▸ Work instruction:
Copy the listing in full and exactly, omitting its images.

▸ Provided records:
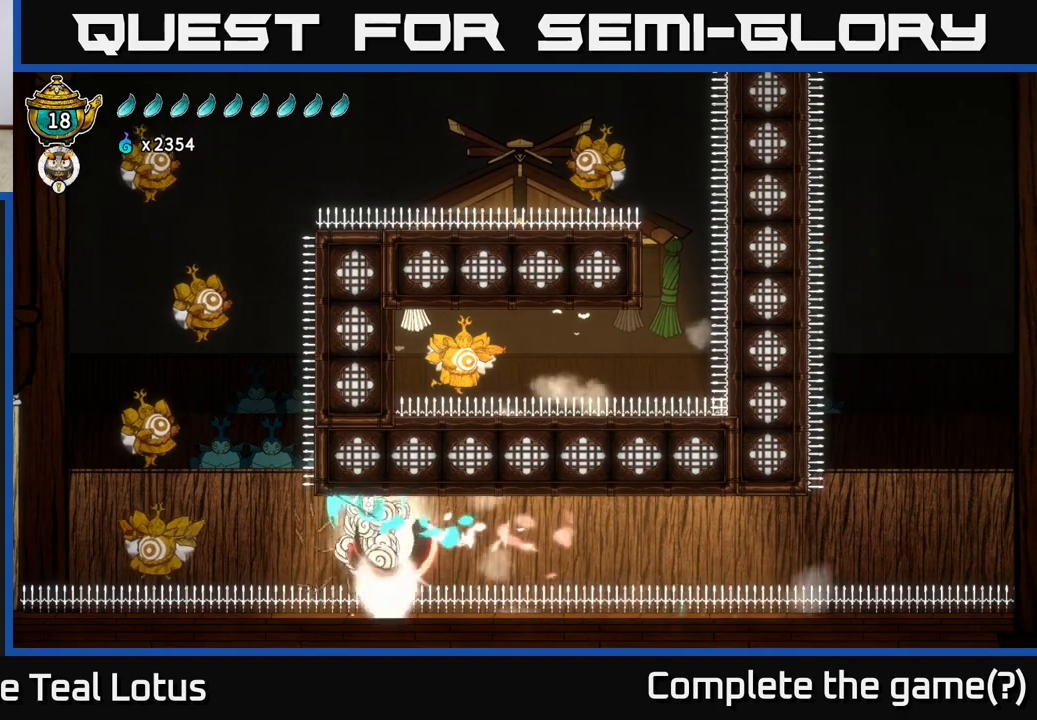
{"buttons": ["A"], "left_stick": "left", "right_stick": "center", "events": [[50, "left_stick", "down-left"], [167, "X", "up"], [167, "left_stick", "left"], [383, "A", "down"]]}
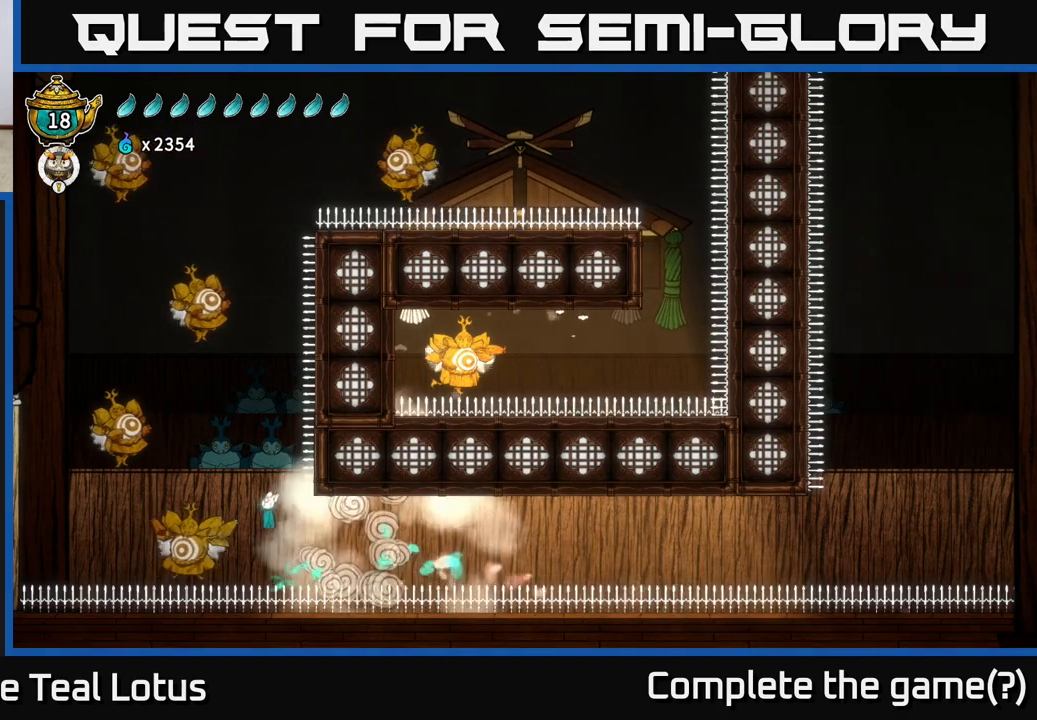
{"buttons": ["X"], "left_stick": "down", "right_stick": "center", "events": [[133, "A", "up"], [367, "X", "down"], [367, "left_stick", "down"]]}
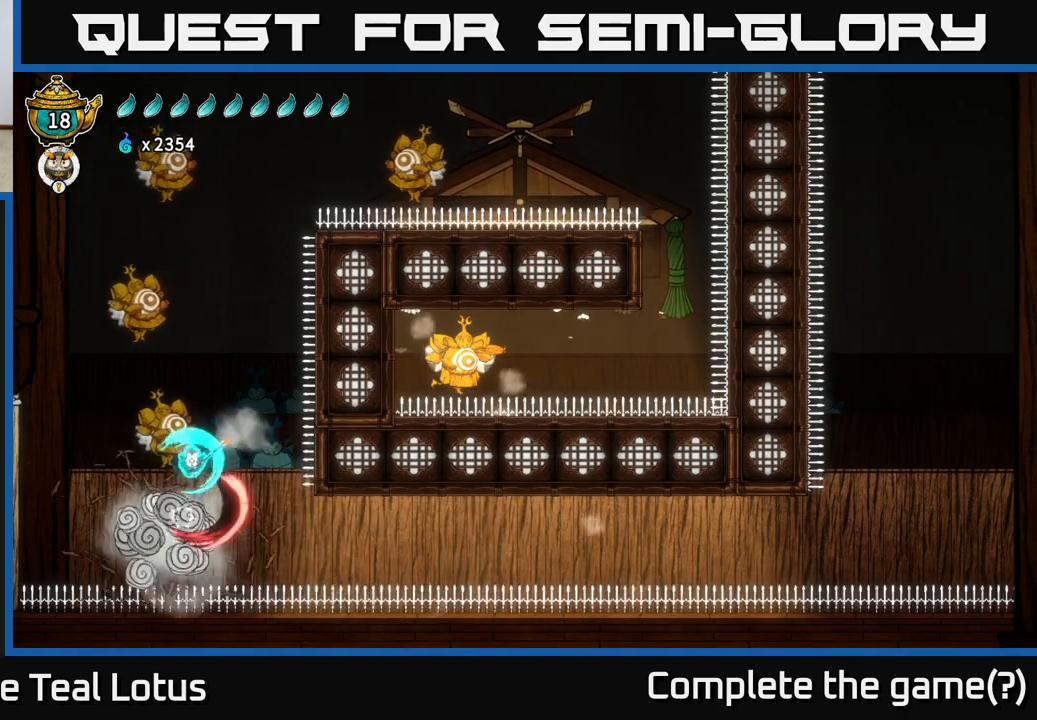
{"buttons": [], "left_stick": "down", "right_stick": "center", "events": [[100, "X", "up"], [183, "A", "down"], [183, "left_stick", "center"], [383, "left_stick", "down"], [433, "A", "up"]]}
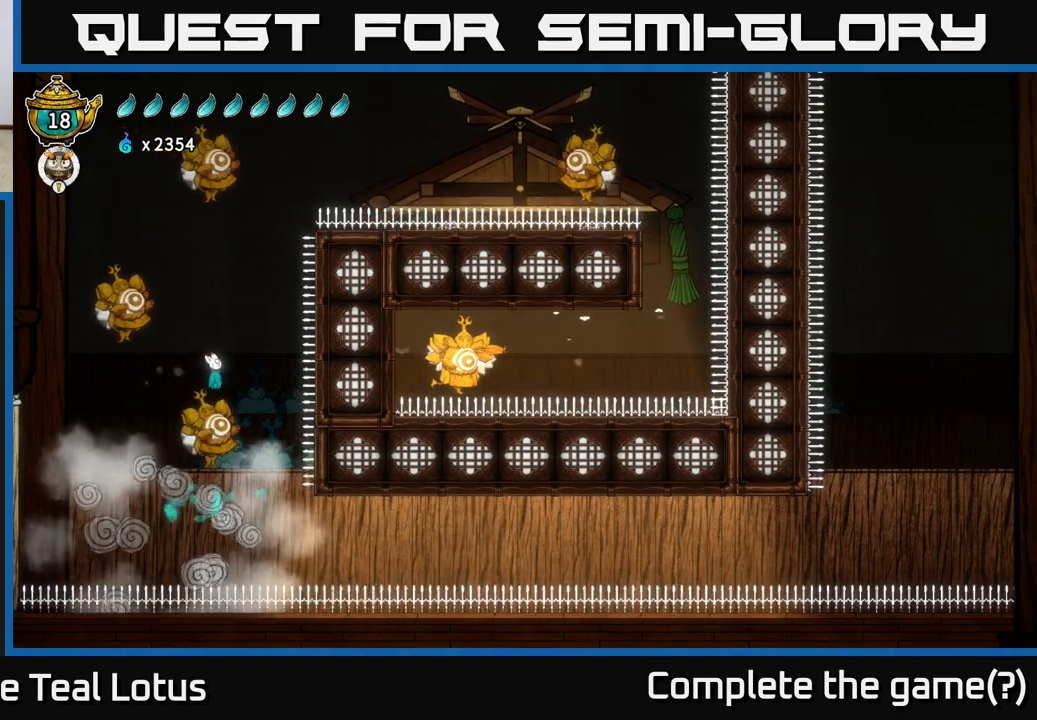
{"buttons": ["A"], "left_stick": "center", "right_stick": "center", "events": [[100, "X", "down"], [283, "X", "up"], [317, "left_stick", "center"], [383, "A", "down"]]}
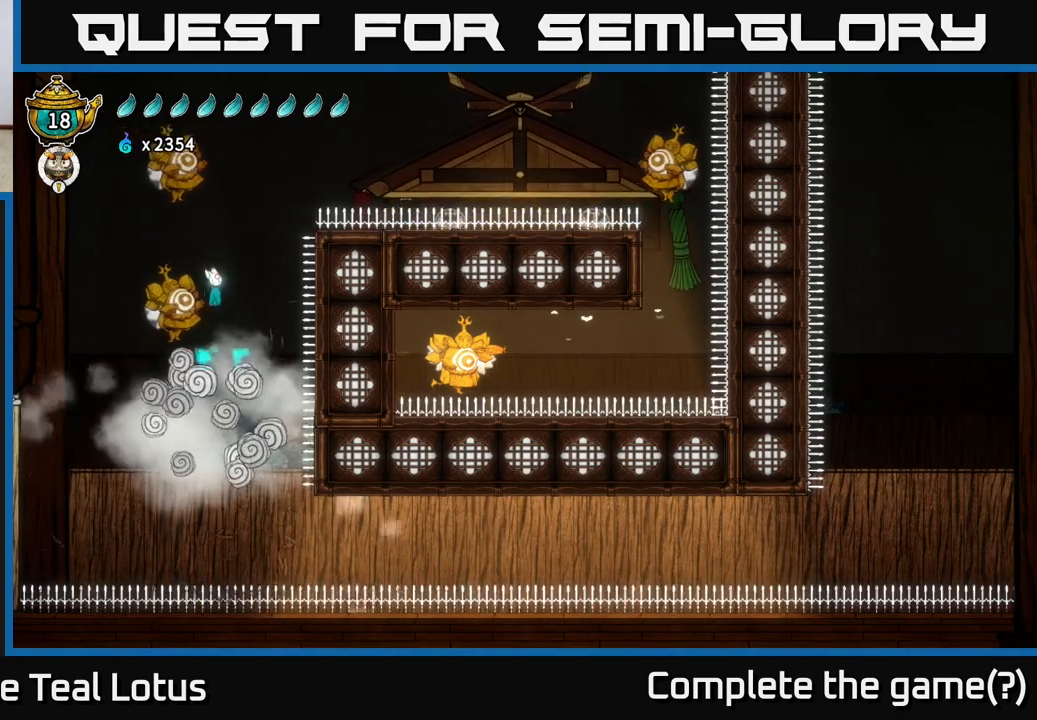
{"buttons": [], "left_stick": "down", "right_stick": "center", "events": [[133, "left_stick", "down-left"], [200, "A", "up"], [250, "left_stick", "down"], [300, "X", "down"], [500, "X", "up"]]}
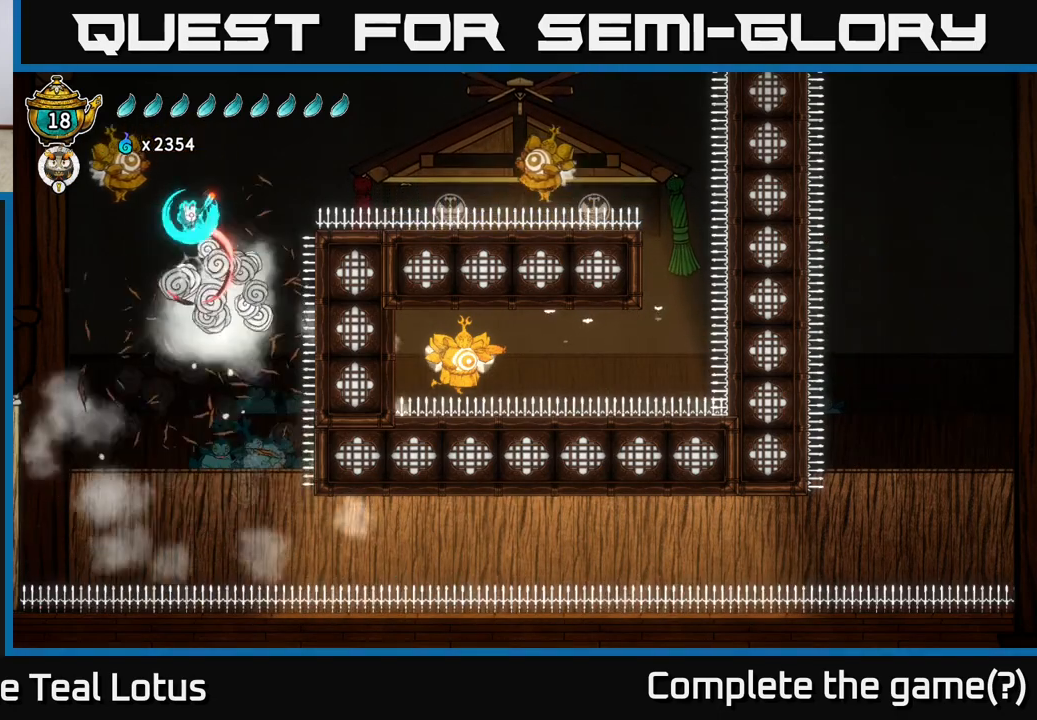
{"buttons": [], "left_stick": "down", "right_stick": "center", "events": [[83, "left_stick", "center"], [150, "A", "down"], [200, "left_stick", "left"], [367, "left_stick", "center"], [433, "A", "up"], [433, "left_stick", "down"]]}
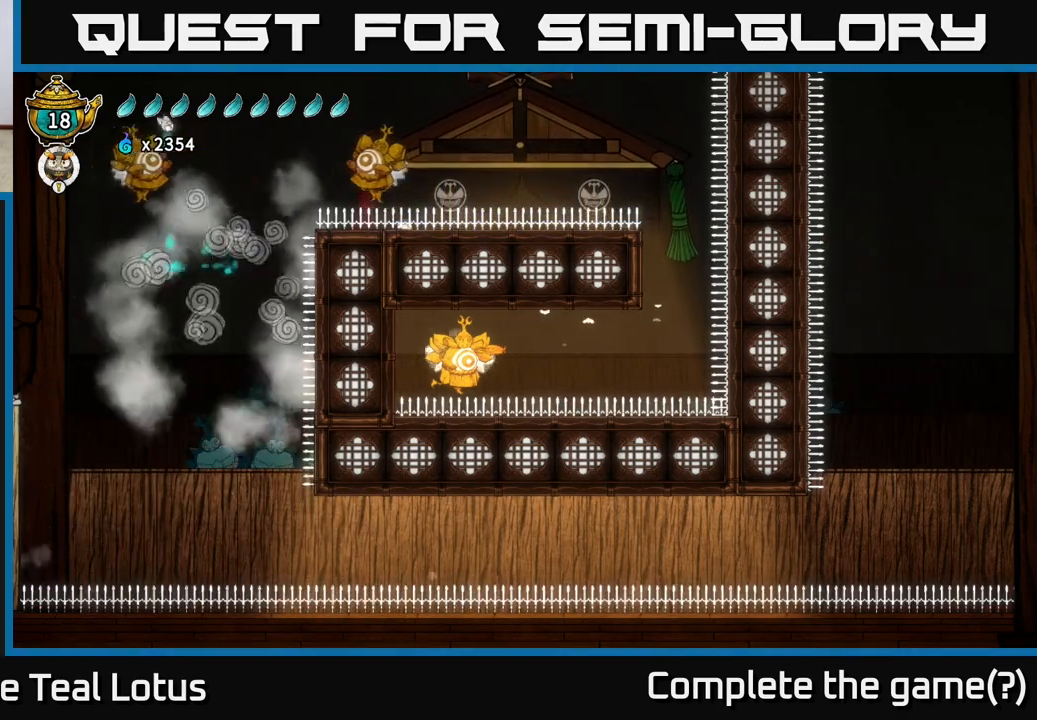
{"buttons": [], "left_stick": "right", "right_stick": "center", "events": [[33, "X", "down"], [167, "left_stick", "right"], [217, "X", "up"]]}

▸ Exercise solution:
{"buttons": ["A"], "left_stick": "left", "right_stick": "center", "events": [[50, "left_stick", "down-left"], [167, "X", "up"], [167, "left_stick", "left"], [383, "A", "down"]]}
{"buttons": ["X"], "left_stick": "down", "right_stick": "center", "events": [[133, "A", "up"], [367, "X", "down"], [367, "left_stick", "down"]]}
{"buttons": [], "left_stick": "down", "right_stick": "center", "events": [[100, "X", "up"], [183, "A", "down"], [183, "left_stick", "center"], [383, "left_stick", "down"], [433, "A", "up"]]}
{"buttons": ["A"], "left_stick": "center", "right_stick": "center", "events": [[100, "X", "down"], [283, "X", "up"], [317, "left_stick", "center"], [383, "A", "down"]]}
{"buttons": [], "left_stick": "down", "right_stick": "center", "events": [[133, "left_stick", "down-left"], [200, "A", "up"], [250, "left_stick", "down"], [300, "X", "down"], [500, "X", "up"]]}
{"buttons": [], "left_stick": "down", "right_stick": "center", "events": [[83, "left_stick", "center"], [150, "A", "down"], [200, "left_stick", "left"], [367, "left_stick", "center"], [433, "A", "up"], [433, "left_stick", "down"]]}
{"buttons": [], "left_stick": "right", "right_stick": "center", "events": [[33, "X", "down"], [167, "left_stick", "right"], [217, "X", "up"]]}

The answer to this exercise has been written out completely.